■ **Instructions to follow**:
Nothing in the records that follow should differ once you have copied them out.

■ **Task material**:
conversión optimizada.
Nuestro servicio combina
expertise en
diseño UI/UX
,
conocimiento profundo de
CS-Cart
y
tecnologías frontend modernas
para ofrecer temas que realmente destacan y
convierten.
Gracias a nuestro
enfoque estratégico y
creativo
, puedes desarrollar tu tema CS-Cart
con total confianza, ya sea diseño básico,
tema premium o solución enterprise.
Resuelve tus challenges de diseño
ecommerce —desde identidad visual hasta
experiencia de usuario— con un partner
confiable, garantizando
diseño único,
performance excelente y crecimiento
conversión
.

■ **Answer space**:
conversión optimizada.
Nuestro servicio combina
expertise en
diseño UI/UX
,
conocimiento profundo de
CS-Cart
y
tecnologías frontend modernas
para ofrecer temas que realmente destacan y
convierten.
Gracias a nuestro
enfoque estratégico y
creativo
, puedes desarrollar tu tema CS-Cart
con total confianza, ya sea diseño básico,
tema premium o solución enterprise.
Resuelve tus challenges de diseño
ecommerce —desde identidad visual hasta
experiencia de usuario— con un partner
confiable, garantizando
diseño único,
performance excelente y crecimiento
conversión
.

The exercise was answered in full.